Question

How do you find the local extrema for $f(x)=x{{e}^{x}}$?

Answer 1

From the given question we have to find the local extrema of $f(x)=x{{e}^{x}}$. As we know that if ${{x}_{0}}$ is a turning point of the function f then ${{f}^{'}}({{x}_{0}})=0$. Therefore, the return points of the function f will be among the solutions of the equation ${{f}^{'}}(x)=0$. So, we will equate the derivative of the function to zero and then we will search among the solutions in which the derivative has a change of sign. If the derivative is positive, we know that the function is increasing, whereas if the derivative is negative, then the function is decreasing. When the derivative changes from negative to positive, the function has a local minimum, whereas if the change of sign is reversed, that is, from positive to negative, then the function has a local maximum.

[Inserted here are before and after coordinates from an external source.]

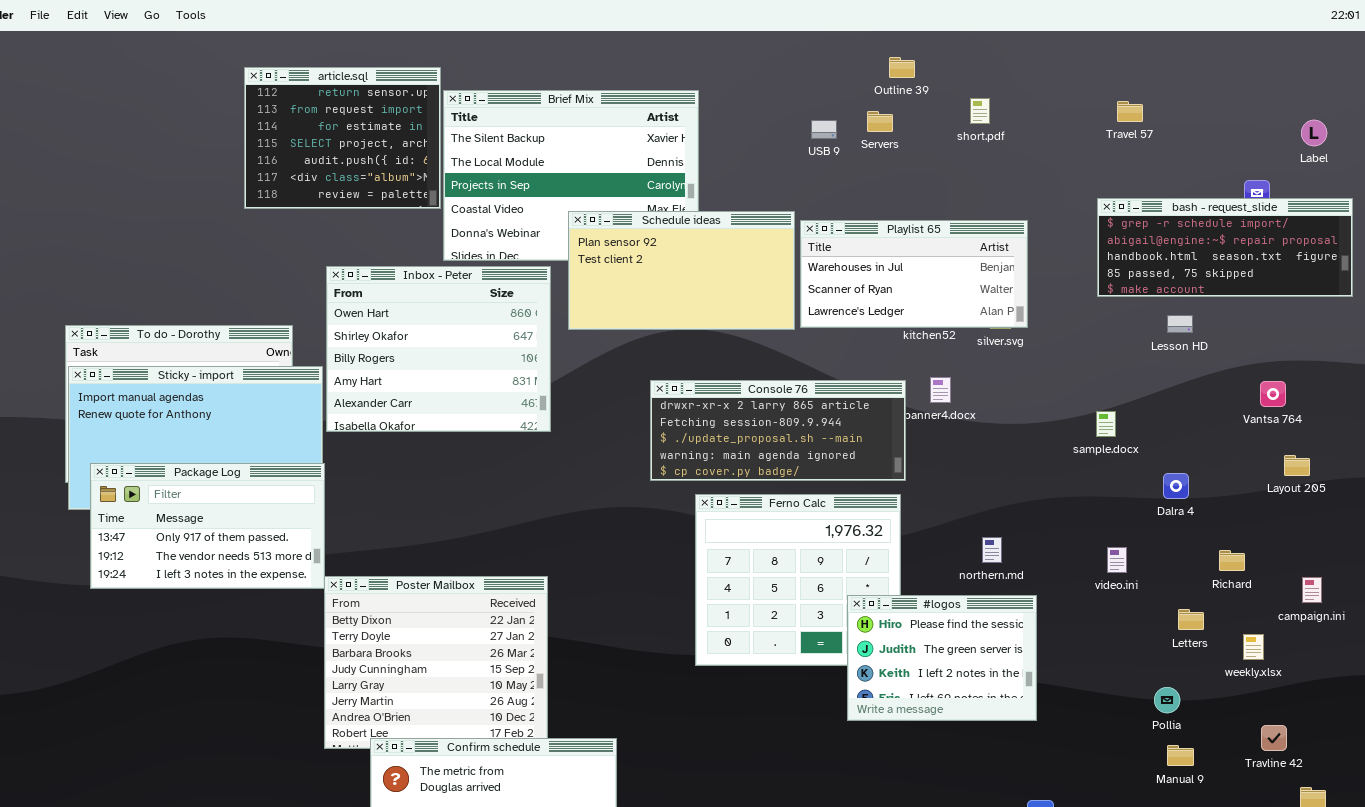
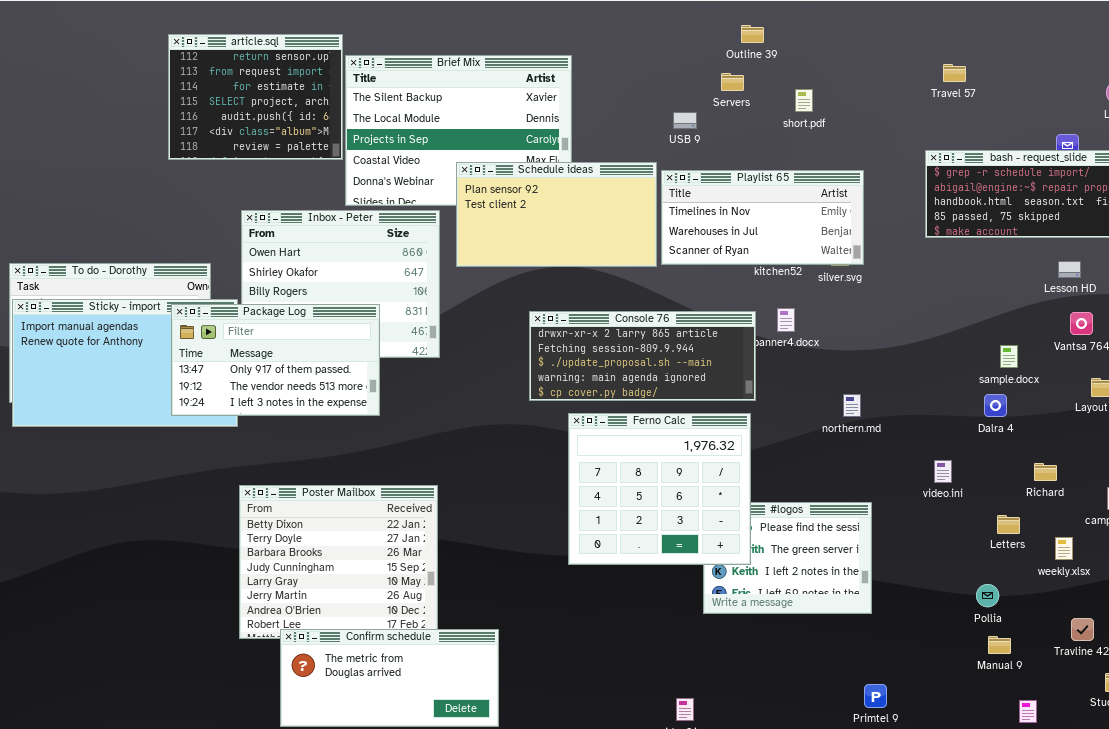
short.pdf: [970,98,990,124] -> [795,89,813,112], moved
USB 9: [811,120,837,139] -> [673,112,697,129], moved
Playlist 65: [800,220,1028,328] -> [661,170,864,265], scrolled up 1 row
Lesson HD: [1167,315,1193,333] -> [1058,261,1081,278], moved
sample.docx: [1096,411,1116,437] -> [1000,345,1018,368], moved
Package Log: [90,463,325,589] -> [171,304,380,416], moved
Ferno Calc: [695,494,901,666] -> [568,413,751,565], raised
northern.md: [982,537,1002,563] -> [843,394,861,417], moved

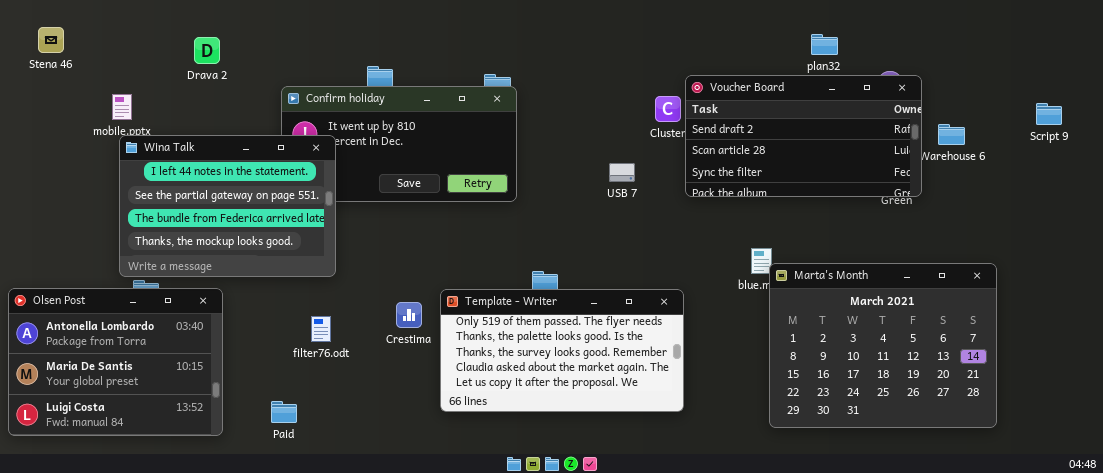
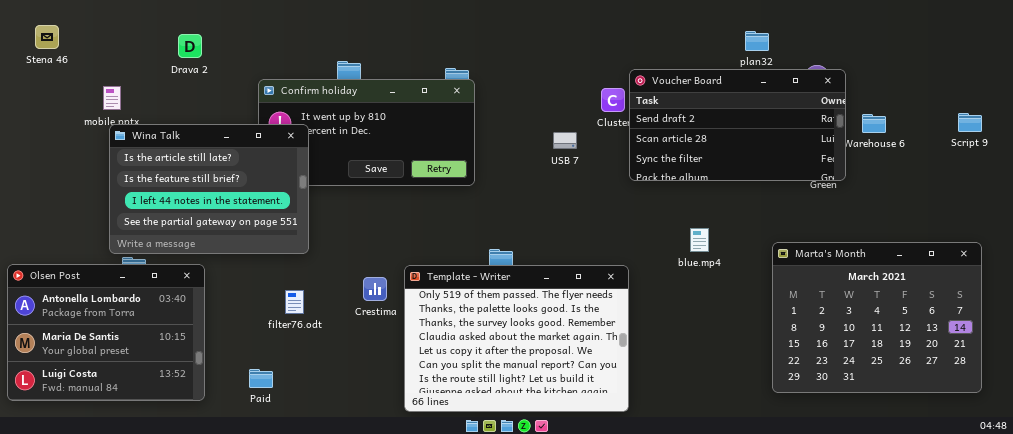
Script 9: [1036,103,1062,125] -> [958,113,982,132], moved
Wina Talk: [119,135,336,277] -> [109,124,309,254], scrolled up 2 rows
USB 7: [609,163,635,182] -> [553,132,577,149], moved
Marta's Month: [769,263,997,428] -> [772,242,982,393], moved
Template - Writer: [440,289,684,412] -> [404,265,629,412], resized

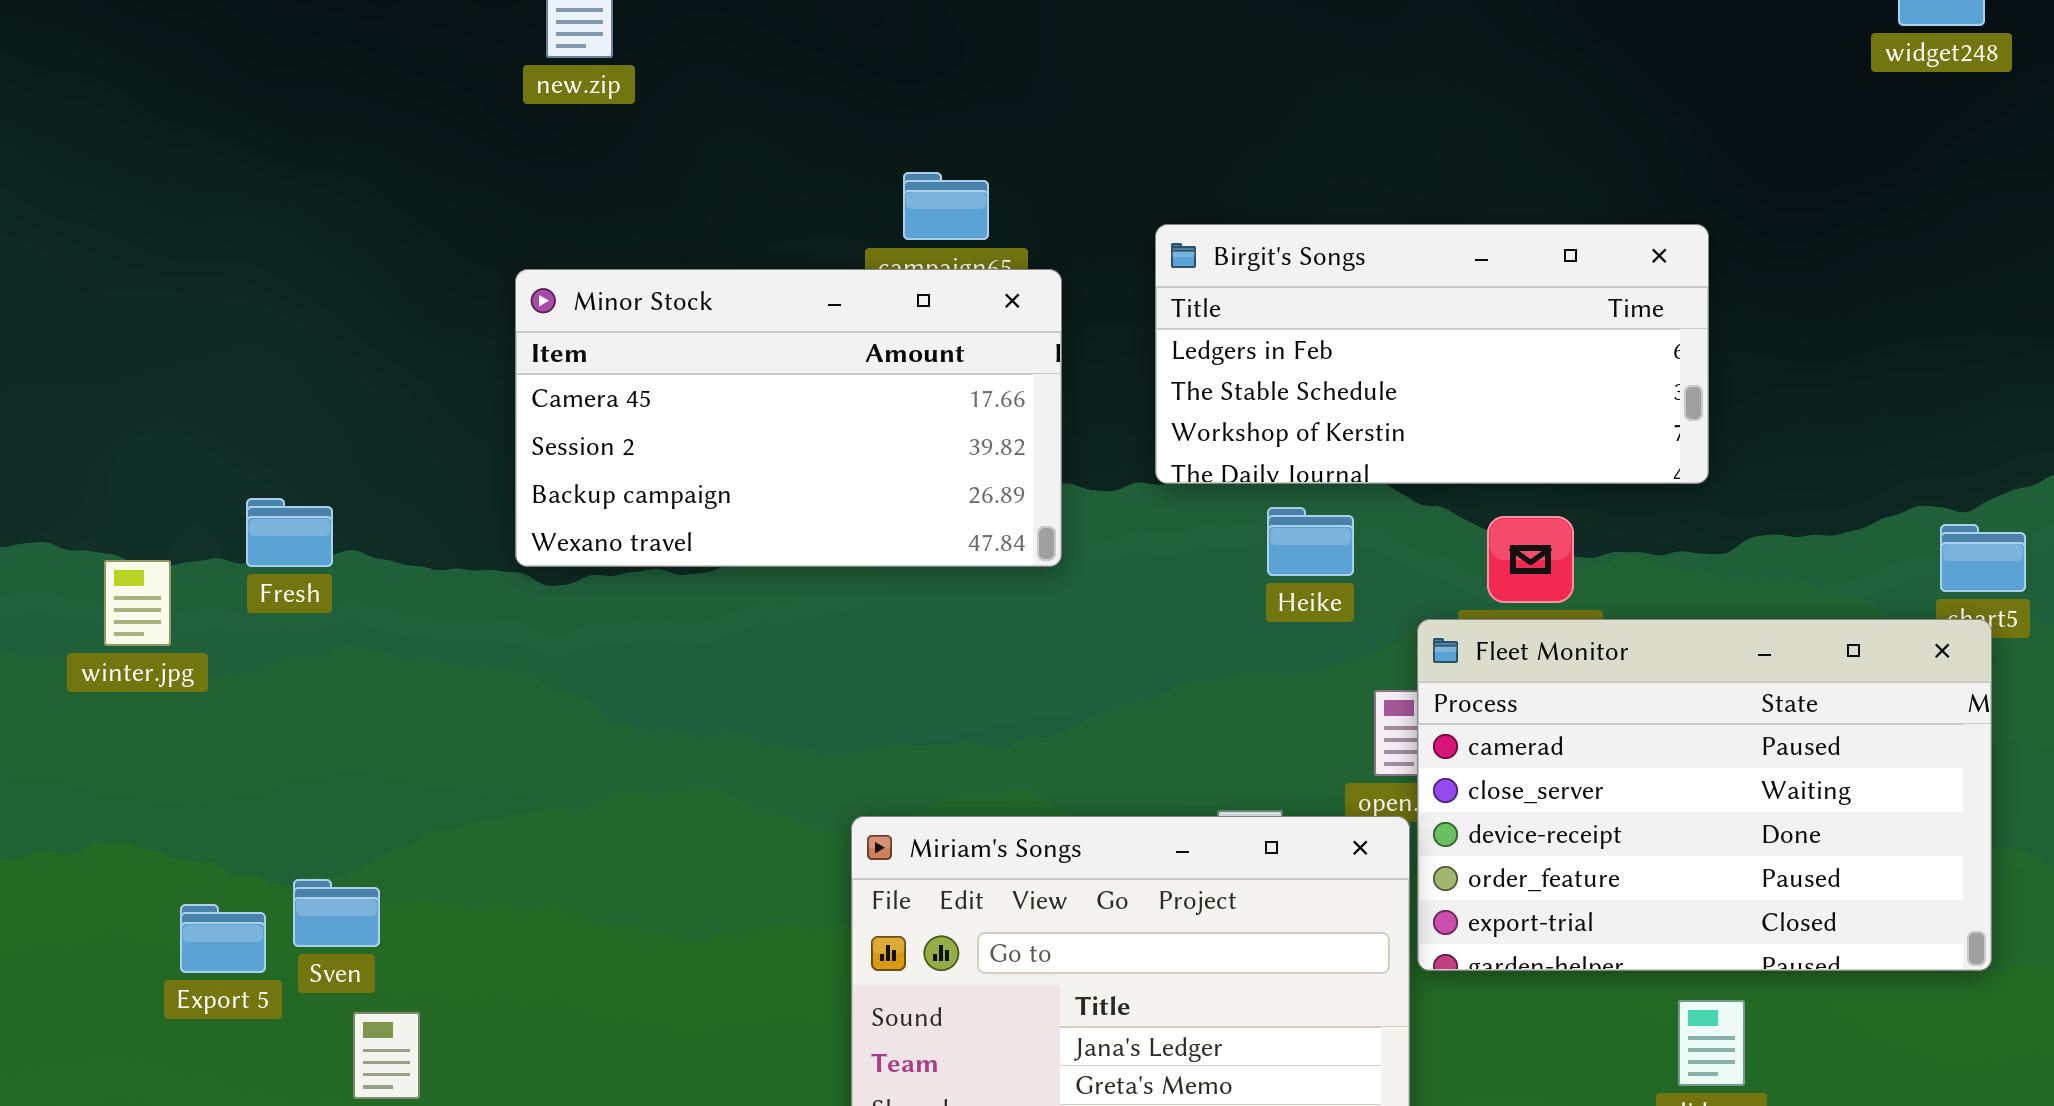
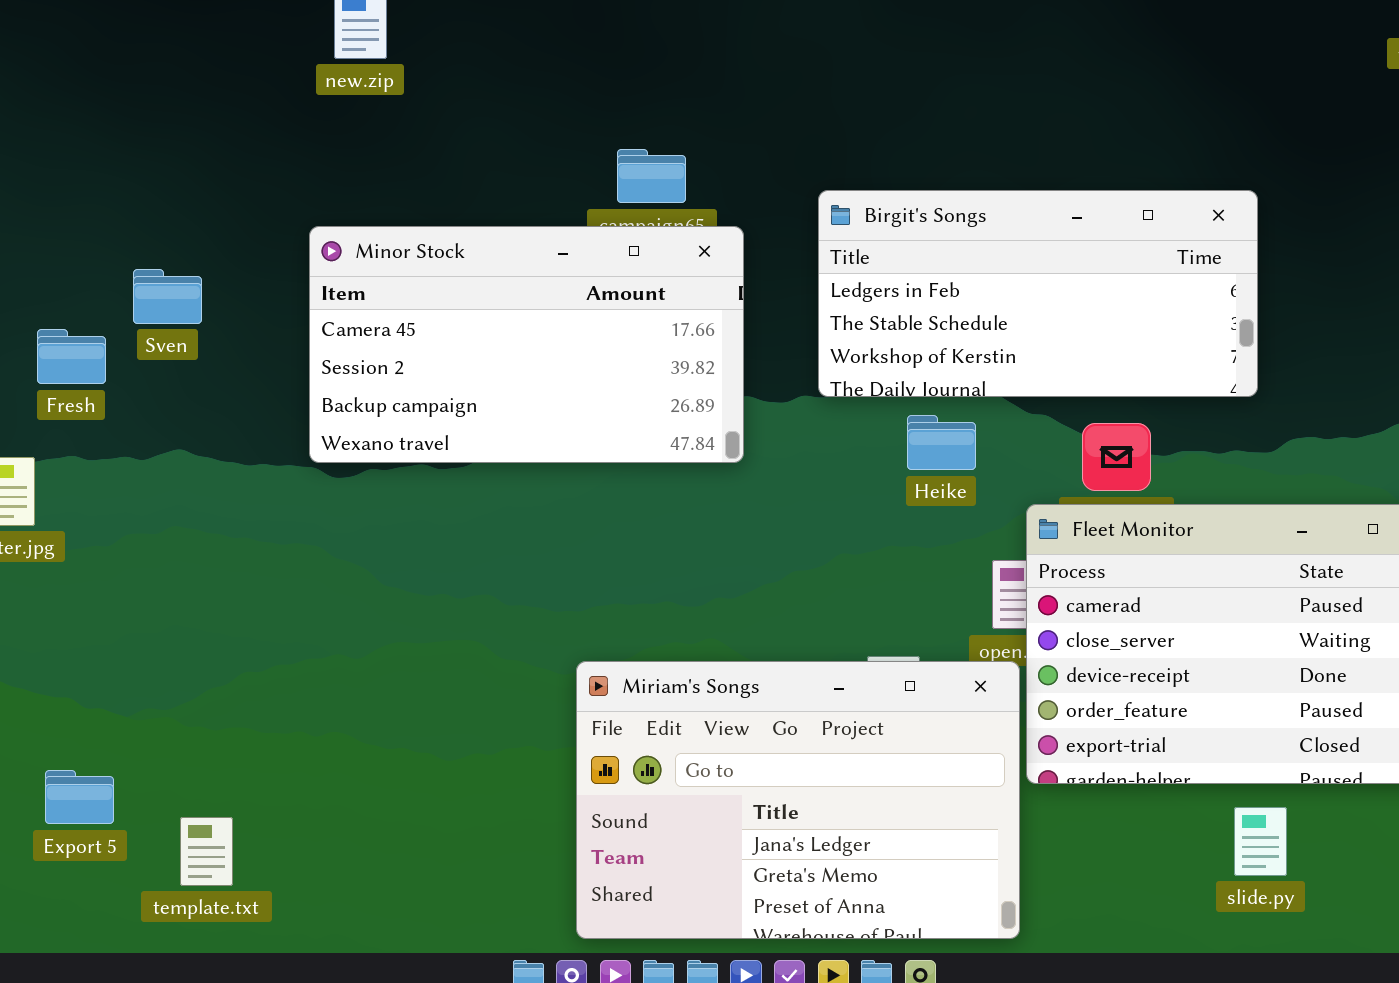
Fresh: [246,498,333,567] -> [37,329,106,384], moved
Sven: [293,879,380,947] -> [133,269,202,324], moved
Export 5: [180,904,266,973] -> [45,770,114,824], moved

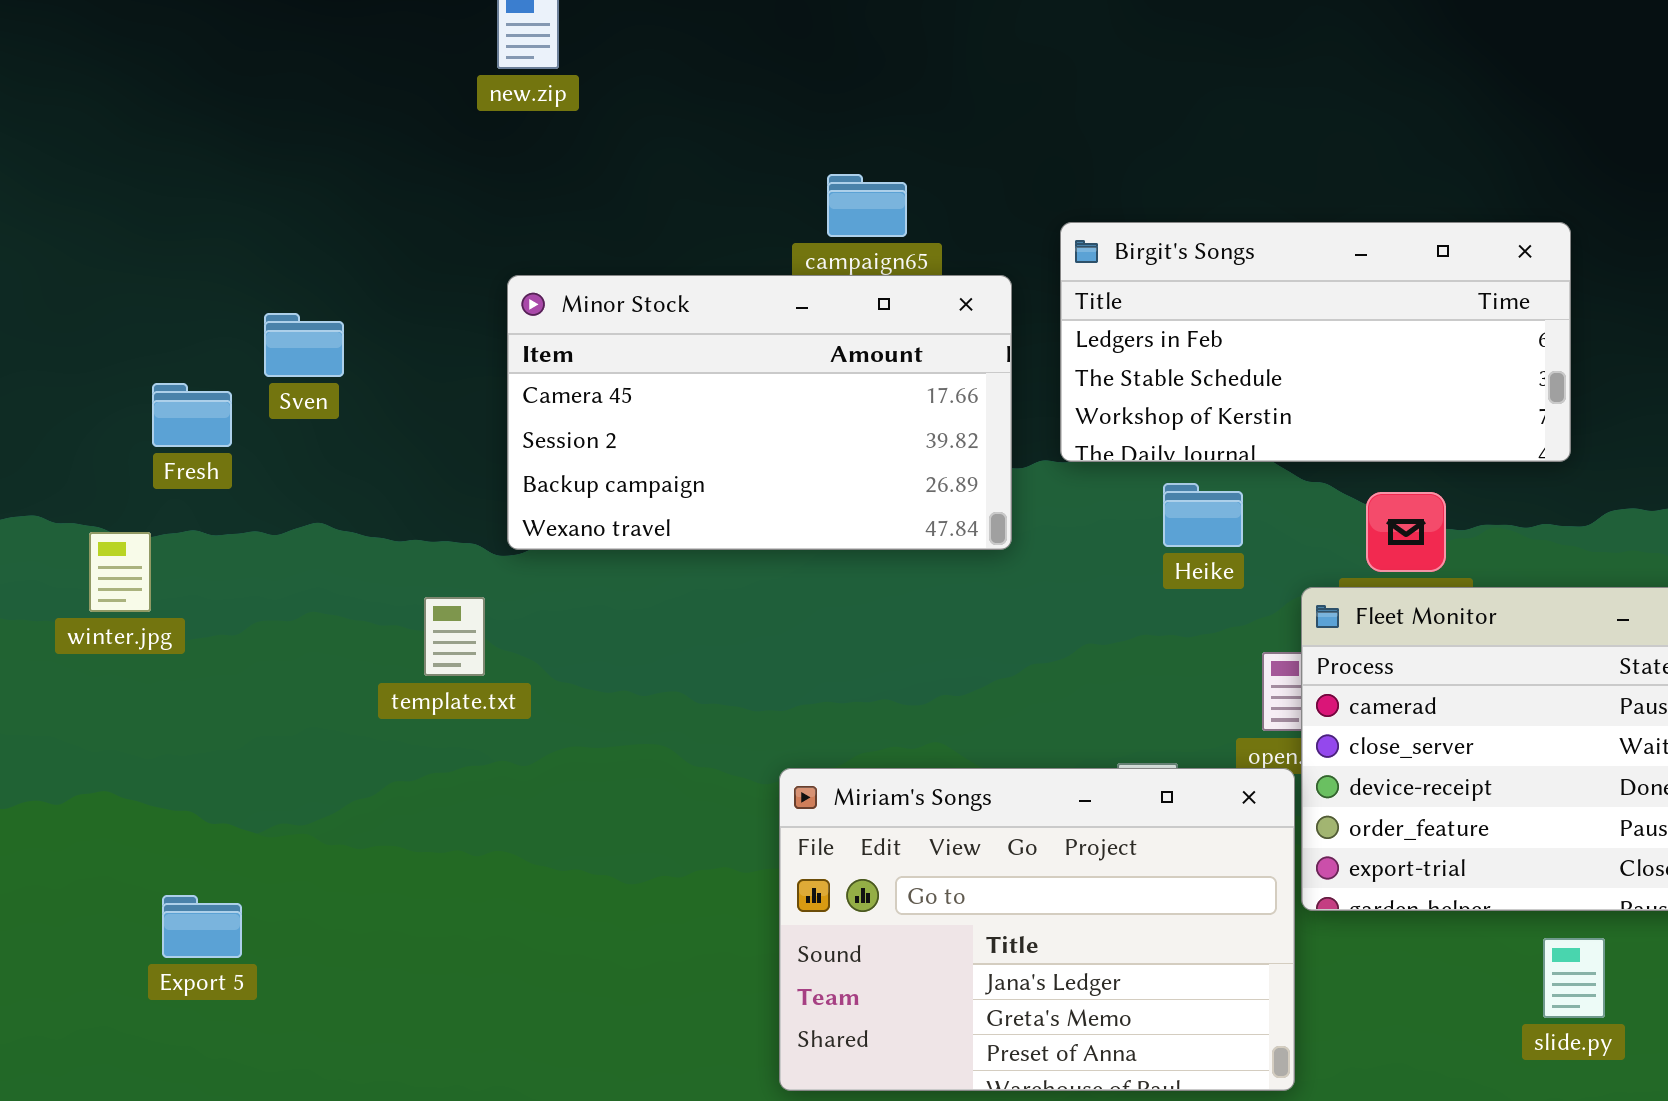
Minor Stock: [309,226,744,463] -> [507,275,1012,550], moved
template.txt: [180,817,233,886] -> [424,597,485,676], moved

Complete step by step answer:
From the given question we have to find the local extrema of
$\Rightarrow f(x)=x{{e}^{x}}$
As we know that if ${{x}_{0}}$ is a turning point of the function f then
$\Rightarrow {{f}^{'}}({{x}_{0}})=0$
Therefore, the return points of the function f will be among the solutions of the equation
$\Rightarrow {{f}^{'}}(x)=0$
So, we will equate the derivative of the function to zero and then we will search among the solutions in which the derivative has a change of sign. If the derivative is positive, we know that the function is increasing, whereas if the derivative is negative, then the function is decreasing. When the derivative changes from negative to positive, the function has a local minimum, whereas if the change of sign is reversed, that is, from positive to negative, then the function has a local maximum.
The function is
$\Rightarrow f(x)=x{{e}^{x}}$
By differentiating the function, we will get,
$\Rightarrow {{f}^{'}}(x)=e^x+x\times {{e}^{x}}$
By equating to zero we will get,
$\Rightarrow \left( 1+x \right)\times {{e}^{x}}=0$
$\Rightarrow 1+x=0$
$\Rightarrow x=-1$
Now we find the double derivative of $f\left( x \right)$. So, we get,
$\Rightarrow {{f}^{'}}(x)=e^x+x\times {{e}^{x}}$
$\Rightarrow f''(x)={{e}^{x}}+{{e}^{x}}\left( x+1 \right)$
$\Rightarrow f''(x)={{e}^{x}}\left( x+2 \right)$
We got the critical point in the above as $\Rightarrow x=-1$. Now, we will substitute this in double derivative function.
$\Rightarrow f''(-1)={{e}^{-1}}\left( 1 \right)=\dfrac{1}{e}>0$
Hence, we can say it as the local minimum.
It is easy to verify that, for values of $x<-1$, the derivative is negative, ${{f}^{'}}(x)<0$, while for values of $x>-1$, the derivative is positive, ${{f}^{'}}(x)>0$. This means that $x=-1$ is a relative minimum.
Now, the y coordinate is obtained by replacing the value of x in the equation of the function.
Then we will get,
$\Rightarrow y=\left( -1 \right){{e}^{-1}}$
$\Rightarrow y=\dfrac{1}{e}$

Therefore, the relative minimum at the point is $\left( -1,\dfrac{1}{e} \right)$

Note: Students should know the concept of function. Students should know when there is a local maximum and when there is a local minimum. Students should not be confused in the concept - if the derivative is positive, we know that the function is increasing, whereas if the derivative is negative, then the function is decreasing. We should note that when the derivative changes from negative to positive, the function has a local minimum, whereas if the change of sign is reversed, that is, from positive to negative, then the function has a local maximum.